** BEGIN **
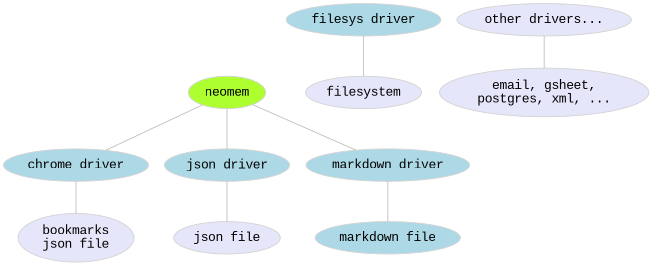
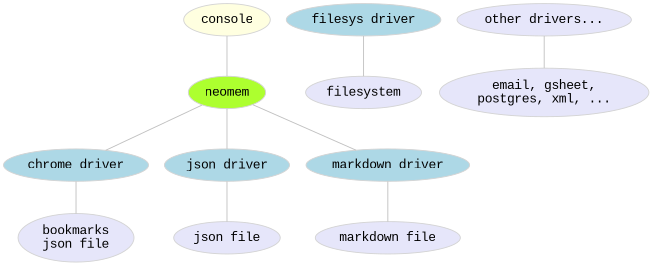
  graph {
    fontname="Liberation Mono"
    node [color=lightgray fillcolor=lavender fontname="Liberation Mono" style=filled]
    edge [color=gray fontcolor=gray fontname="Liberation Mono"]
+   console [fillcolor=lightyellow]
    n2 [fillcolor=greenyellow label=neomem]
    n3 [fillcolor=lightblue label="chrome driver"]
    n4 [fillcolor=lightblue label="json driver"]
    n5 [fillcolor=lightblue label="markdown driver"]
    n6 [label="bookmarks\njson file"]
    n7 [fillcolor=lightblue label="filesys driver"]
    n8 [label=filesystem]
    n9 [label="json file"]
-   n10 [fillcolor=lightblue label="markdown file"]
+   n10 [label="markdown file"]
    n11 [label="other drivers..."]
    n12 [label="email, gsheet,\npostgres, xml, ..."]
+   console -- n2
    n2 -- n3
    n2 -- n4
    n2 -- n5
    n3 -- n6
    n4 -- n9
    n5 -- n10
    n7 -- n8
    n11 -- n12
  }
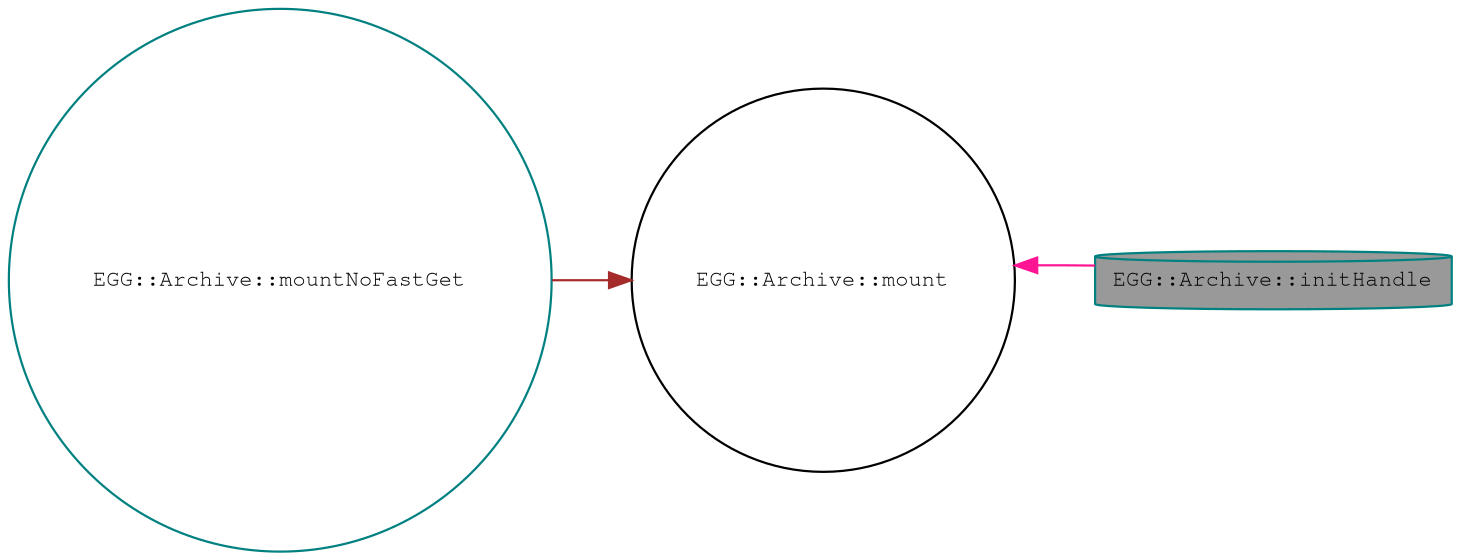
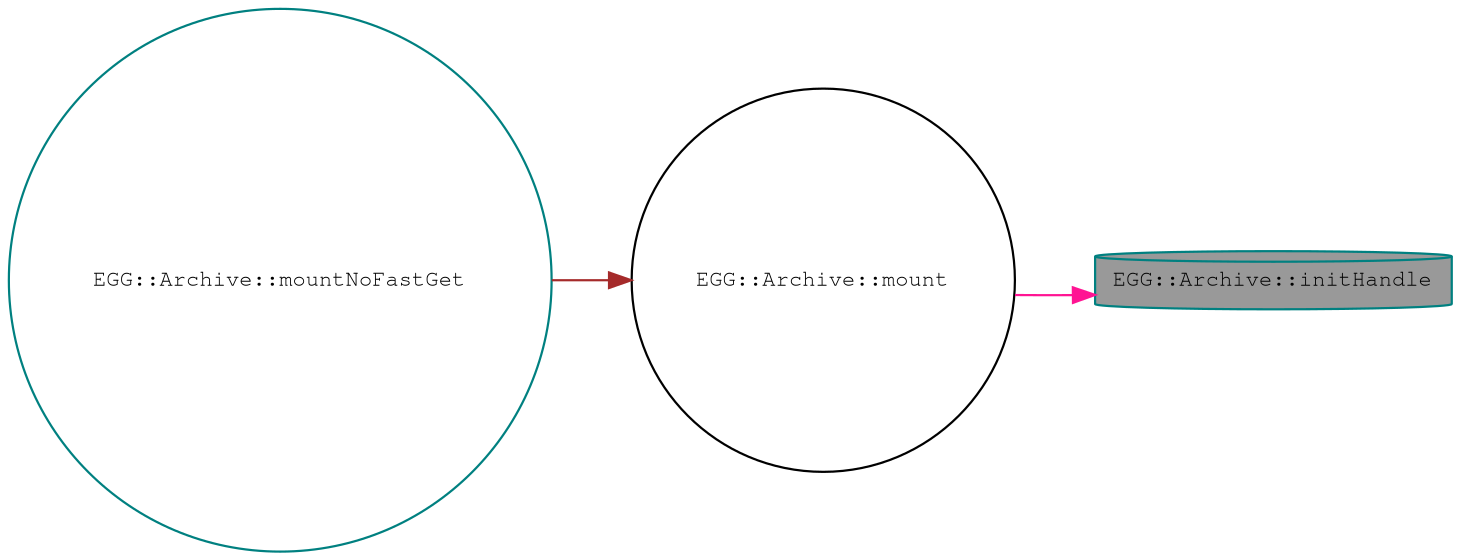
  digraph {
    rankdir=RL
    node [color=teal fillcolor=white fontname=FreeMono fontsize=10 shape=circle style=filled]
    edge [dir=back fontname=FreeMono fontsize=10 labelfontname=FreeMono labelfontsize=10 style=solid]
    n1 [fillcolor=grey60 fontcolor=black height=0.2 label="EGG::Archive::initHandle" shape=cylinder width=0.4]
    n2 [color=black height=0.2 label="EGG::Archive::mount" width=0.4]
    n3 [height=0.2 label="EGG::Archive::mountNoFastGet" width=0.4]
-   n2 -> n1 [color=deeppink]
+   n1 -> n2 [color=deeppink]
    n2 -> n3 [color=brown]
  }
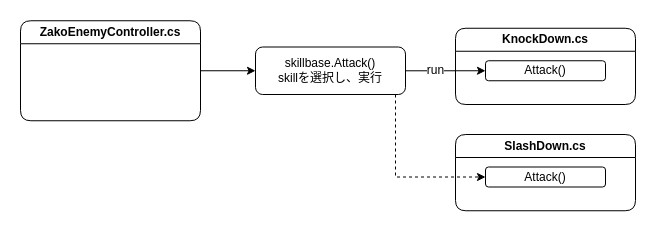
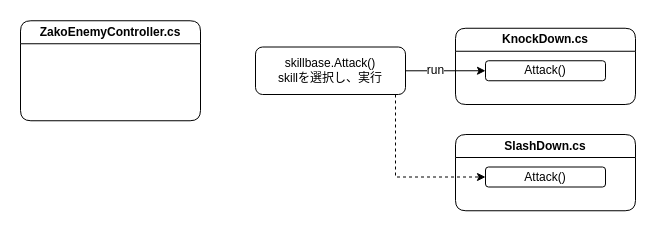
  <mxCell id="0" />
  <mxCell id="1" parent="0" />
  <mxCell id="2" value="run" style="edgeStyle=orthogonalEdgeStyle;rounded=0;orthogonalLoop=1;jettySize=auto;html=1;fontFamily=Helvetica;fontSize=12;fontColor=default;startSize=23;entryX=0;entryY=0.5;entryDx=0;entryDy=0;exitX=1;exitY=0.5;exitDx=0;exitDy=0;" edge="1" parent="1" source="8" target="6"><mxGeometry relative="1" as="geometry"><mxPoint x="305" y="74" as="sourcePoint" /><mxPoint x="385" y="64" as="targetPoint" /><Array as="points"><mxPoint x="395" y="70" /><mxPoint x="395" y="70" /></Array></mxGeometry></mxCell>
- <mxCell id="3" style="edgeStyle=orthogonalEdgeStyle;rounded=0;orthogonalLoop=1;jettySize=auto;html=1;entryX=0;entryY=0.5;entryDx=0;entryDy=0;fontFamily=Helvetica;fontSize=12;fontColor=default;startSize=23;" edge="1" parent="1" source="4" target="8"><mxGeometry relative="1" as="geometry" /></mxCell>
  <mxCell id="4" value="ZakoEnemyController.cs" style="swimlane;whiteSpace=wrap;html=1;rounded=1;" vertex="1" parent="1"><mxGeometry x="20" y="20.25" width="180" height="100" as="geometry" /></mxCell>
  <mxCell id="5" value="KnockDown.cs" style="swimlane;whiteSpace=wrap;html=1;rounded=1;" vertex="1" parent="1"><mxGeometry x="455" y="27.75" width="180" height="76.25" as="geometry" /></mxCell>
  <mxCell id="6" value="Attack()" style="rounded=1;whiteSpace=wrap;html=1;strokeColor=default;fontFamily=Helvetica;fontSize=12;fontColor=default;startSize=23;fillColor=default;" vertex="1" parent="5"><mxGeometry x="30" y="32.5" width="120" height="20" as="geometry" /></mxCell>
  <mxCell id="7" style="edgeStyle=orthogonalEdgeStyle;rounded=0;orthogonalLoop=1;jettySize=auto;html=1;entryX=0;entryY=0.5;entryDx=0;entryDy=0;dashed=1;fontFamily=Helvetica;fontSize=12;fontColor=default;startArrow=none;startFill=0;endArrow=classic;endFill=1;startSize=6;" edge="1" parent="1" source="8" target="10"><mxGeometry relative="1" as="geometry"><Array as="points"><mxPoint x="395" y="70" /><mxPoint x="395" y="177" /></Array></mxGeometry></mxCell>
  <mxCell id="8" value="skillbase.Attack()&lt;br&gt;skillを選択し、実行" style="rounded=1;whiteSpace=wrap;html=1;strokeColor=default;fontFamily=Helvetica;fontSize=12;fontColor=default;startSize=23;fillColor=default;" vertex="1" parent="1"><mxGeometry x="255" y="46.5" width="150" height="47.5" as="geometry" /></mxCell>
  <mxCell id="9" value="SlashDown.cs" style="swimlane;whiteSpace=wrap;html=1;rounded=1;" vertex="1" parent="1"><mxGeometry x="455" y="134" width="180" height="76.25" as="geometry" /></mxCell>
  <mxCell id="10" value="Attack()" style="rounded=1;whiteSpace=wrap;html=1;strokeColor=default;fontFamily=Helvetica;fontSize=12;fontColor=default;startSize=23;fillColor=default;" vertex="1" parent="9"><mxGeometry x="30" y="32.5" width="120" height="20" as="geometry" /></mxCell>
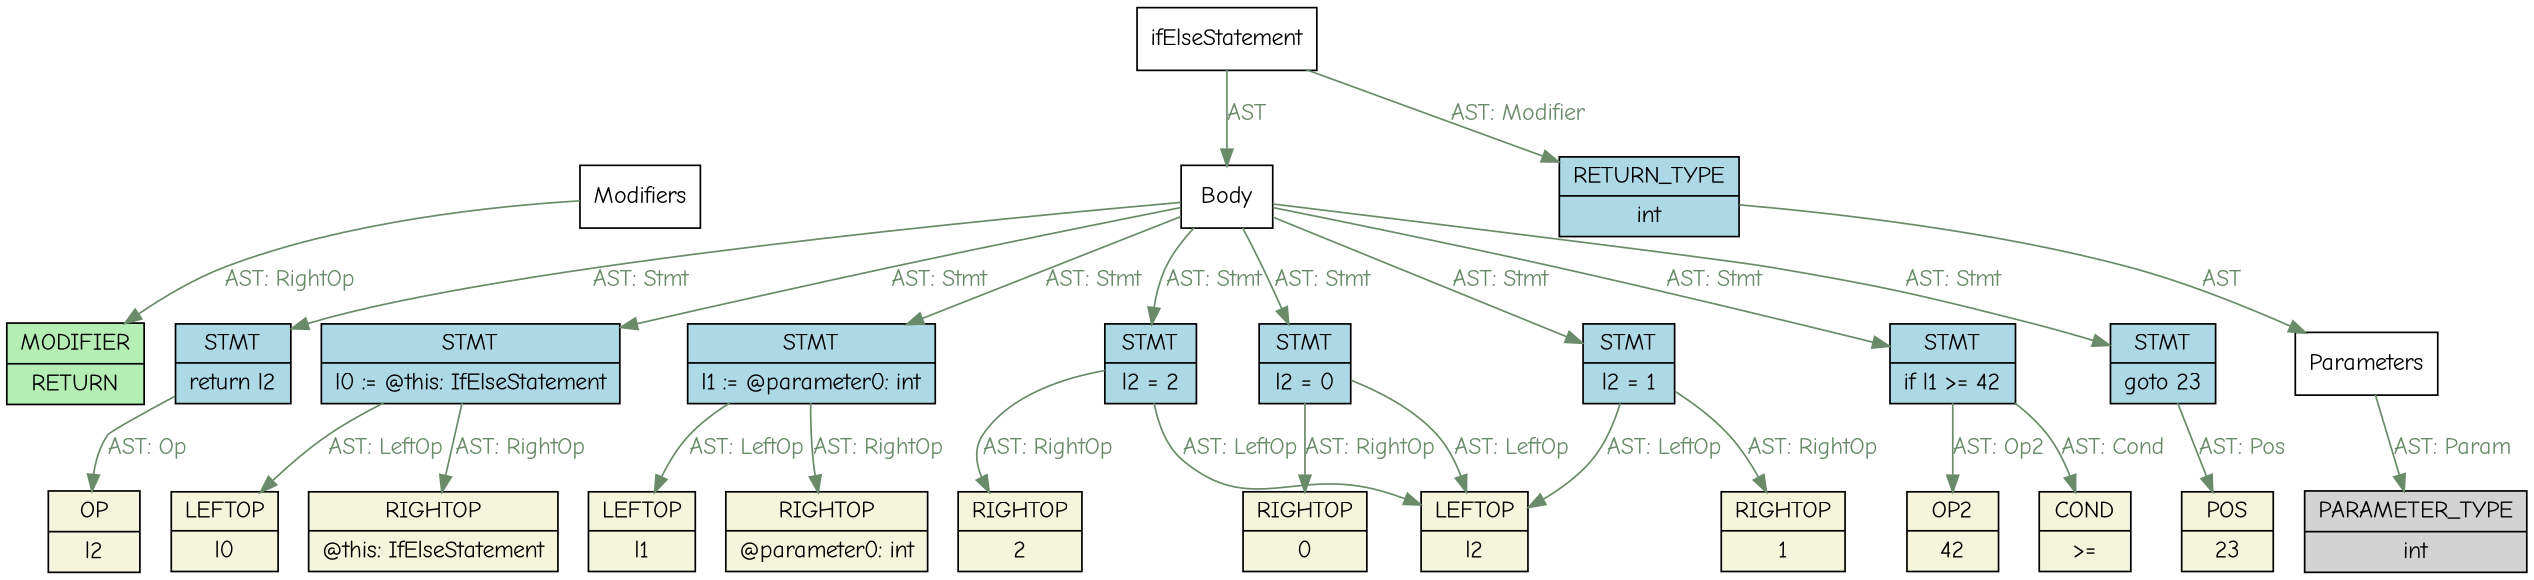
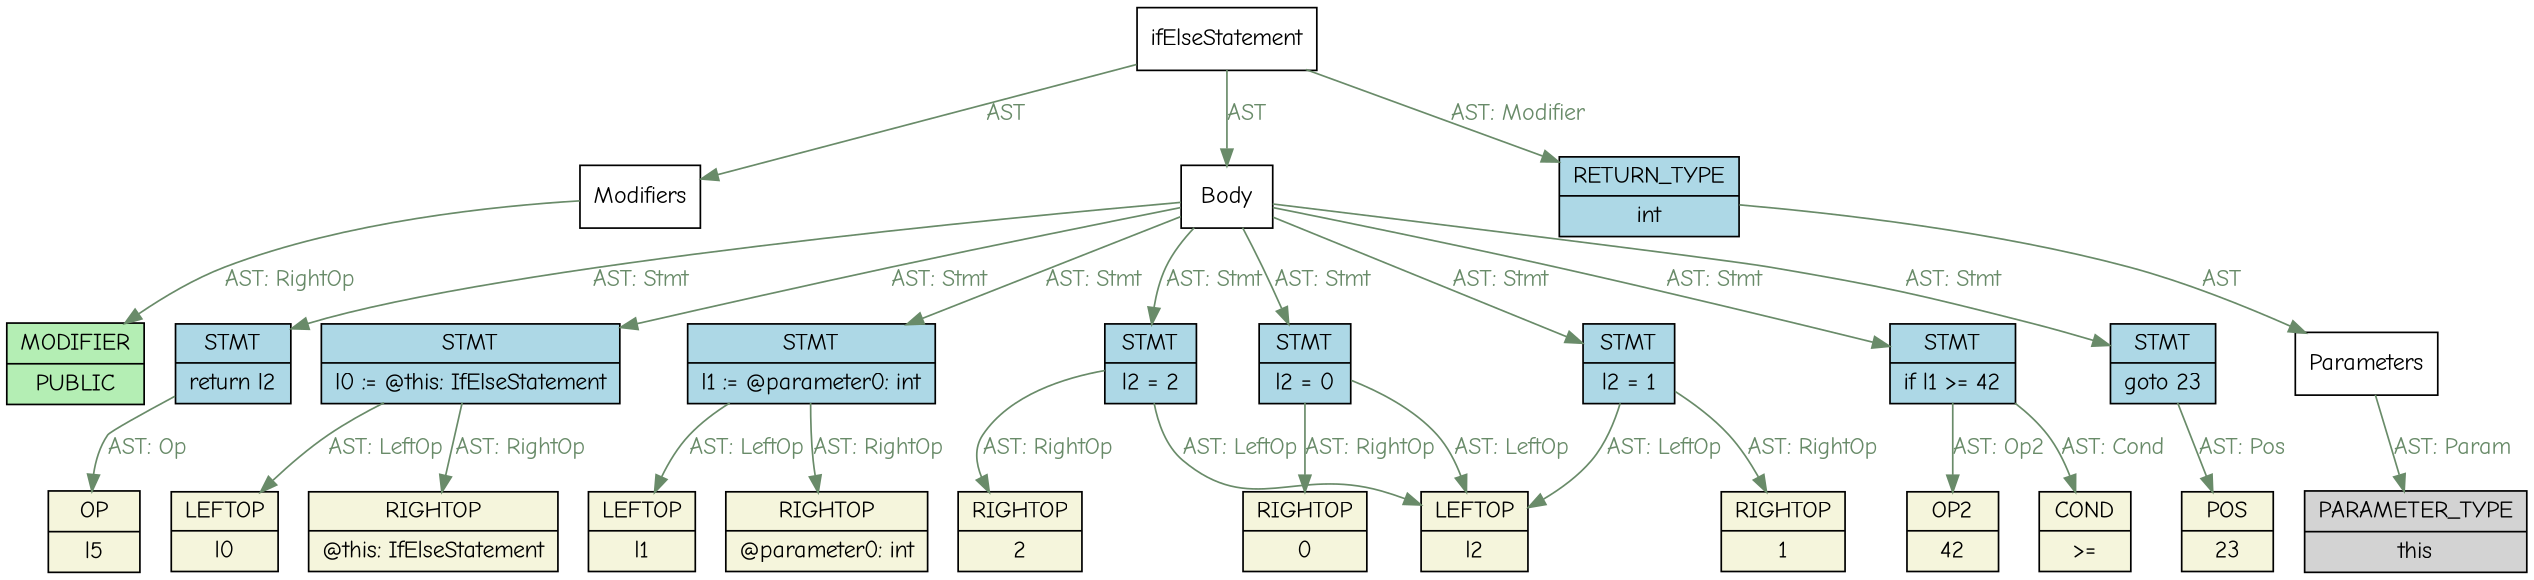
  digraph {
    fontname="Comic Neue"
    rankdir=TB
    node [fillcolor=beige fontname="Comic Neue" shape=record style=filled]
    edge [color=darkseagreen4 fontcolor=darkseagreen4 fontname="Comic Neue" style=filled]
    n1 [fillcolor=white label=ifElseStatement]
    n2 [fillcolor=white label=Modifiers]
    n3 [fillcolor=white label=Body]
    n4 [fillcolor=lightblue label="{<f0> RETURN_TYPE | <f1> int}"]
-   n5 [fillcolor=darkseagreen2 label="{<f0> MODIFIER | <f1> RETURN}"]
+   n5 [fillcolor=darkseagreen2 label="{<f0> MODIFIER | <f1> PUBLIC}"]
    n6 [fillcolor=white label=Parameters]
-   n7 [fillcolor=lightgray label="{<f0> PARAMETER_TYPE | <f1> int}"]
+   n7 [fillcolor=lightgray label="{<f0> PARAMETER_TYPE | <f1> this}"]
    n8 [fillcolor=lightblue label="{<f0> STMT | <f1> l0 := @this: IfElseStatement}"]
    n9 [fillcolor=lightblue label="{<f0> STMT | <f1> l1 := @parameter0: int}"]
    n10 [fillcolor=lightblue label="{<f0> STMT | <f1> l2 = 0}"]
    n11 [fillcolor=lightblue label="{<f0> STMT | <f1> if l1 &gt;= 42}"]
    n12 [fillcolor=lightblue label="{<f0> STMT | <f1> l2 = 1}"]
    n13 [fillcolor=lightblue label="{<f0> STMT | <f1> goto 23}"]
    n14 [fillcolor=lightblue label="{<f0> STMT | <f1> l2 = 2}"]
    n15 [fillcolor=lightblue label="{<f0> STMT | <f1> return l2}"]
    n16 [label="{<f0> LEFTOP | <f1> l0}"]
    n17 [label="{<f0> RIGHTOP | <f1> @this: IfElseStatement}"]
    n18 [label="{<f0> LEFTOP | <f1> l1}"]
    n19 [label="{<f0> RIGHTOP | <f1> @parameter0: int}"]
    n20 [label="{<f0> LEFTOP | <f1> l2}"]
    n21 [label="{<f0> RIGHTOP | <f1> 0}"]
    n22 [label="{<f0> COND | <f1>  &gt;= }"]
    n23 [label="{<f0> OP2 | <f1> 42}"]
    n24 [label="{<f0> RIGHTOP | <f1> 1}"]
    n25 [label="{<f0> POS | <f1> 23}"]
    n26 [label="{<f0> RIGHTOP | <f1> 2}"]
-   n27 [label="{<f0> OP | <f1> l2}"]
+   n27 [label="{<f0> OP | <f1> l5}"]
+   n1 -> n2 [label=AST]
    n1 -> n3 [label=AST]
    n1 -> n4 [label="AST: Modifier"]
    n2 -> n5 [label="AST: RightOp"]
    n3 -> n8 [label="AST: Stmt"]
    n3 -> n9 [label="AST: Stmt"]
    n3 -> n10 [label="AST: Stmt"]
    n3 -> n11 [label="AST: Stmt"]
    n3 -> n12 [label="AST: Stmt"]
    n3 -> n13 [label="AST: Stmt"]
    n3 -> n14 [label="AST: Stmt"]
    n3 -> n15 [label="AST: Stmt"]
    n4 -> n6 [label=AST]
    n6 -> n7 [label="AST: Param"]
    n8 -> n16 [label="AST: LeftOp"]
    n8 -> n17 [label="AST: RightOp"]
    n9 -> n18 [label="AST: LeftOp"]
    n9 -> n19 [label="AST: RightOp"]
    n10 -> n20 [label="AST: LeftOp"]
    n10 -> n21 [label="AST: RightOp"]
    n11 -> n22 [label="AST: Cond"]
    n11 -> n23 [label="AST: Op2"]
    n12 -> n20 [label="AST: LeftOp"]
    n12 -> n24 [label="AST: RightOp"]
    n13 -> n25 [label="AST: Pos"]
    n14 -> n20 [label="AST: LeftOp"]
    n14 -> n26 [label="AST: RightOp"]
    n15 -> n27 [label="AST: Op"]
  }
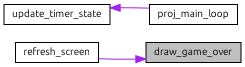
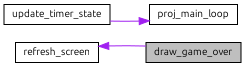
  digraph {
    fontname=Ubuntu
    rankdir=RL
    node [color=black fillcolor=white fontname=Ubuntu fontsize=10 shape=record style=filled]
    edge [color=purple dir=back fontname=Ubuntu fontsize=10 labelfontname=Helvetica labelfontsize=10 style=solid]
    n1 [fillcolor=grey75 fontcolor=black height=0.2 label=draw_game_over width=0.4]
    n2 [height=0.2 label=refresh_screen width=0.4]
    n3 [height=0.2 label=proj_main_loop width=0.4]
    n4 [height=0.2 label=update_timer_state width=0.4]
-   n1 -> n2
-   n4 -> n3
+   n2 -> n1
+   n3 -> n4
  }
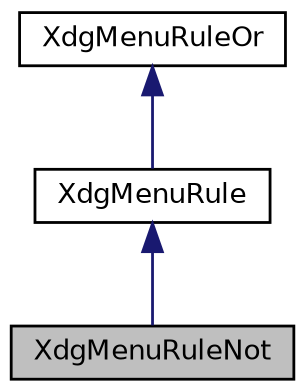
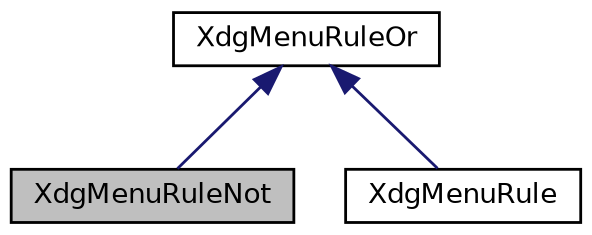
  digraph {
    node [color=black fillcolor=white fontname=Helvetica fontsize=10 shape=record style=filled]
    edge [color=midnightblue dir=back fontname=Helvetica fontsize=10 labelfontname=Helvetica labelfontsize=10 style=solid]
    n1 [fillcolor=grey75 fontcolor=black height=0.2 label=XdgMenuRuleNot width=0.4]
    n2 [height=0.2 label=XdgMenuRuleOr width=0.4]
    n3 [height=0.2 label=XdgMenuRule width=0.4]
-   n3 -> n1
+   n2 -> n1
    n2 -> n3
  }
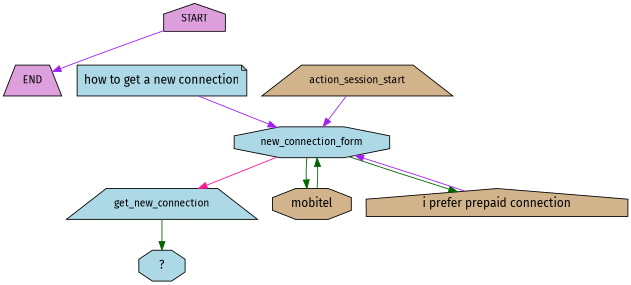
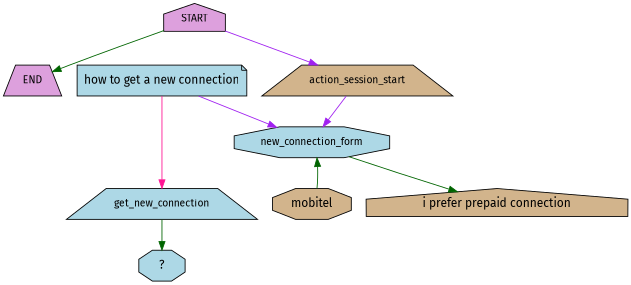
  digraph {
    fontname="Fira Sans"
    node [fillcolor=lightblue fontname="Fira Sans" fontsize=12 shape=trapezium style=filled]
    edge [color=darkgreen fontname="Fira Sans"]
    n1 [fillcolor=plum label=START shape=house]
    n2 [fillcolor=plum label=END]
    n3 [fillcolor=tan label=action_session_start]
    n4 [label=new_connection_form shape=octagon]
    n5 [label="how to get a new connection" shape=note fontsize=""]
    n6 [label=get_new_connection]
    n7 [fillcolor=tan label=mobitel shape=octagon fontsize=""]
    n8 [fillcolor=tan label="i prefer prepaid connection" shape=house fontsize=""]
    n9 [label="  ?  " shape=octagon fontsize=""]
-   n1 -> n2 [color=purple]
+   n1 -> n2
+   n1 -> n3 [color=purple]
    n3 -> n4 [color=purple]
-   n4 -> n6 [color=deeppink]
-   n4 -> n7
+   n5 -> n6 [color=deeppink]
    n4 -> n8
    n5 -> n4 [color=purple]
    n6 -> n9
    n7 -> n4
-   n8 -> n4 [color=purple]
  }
** END **
WHAT THIS TASK INVOLVES :: Count the lines in the material above that contain the string "back", treating uppercase and lowercase as different. Give only the number.

COMPLETE ANSWER :: 3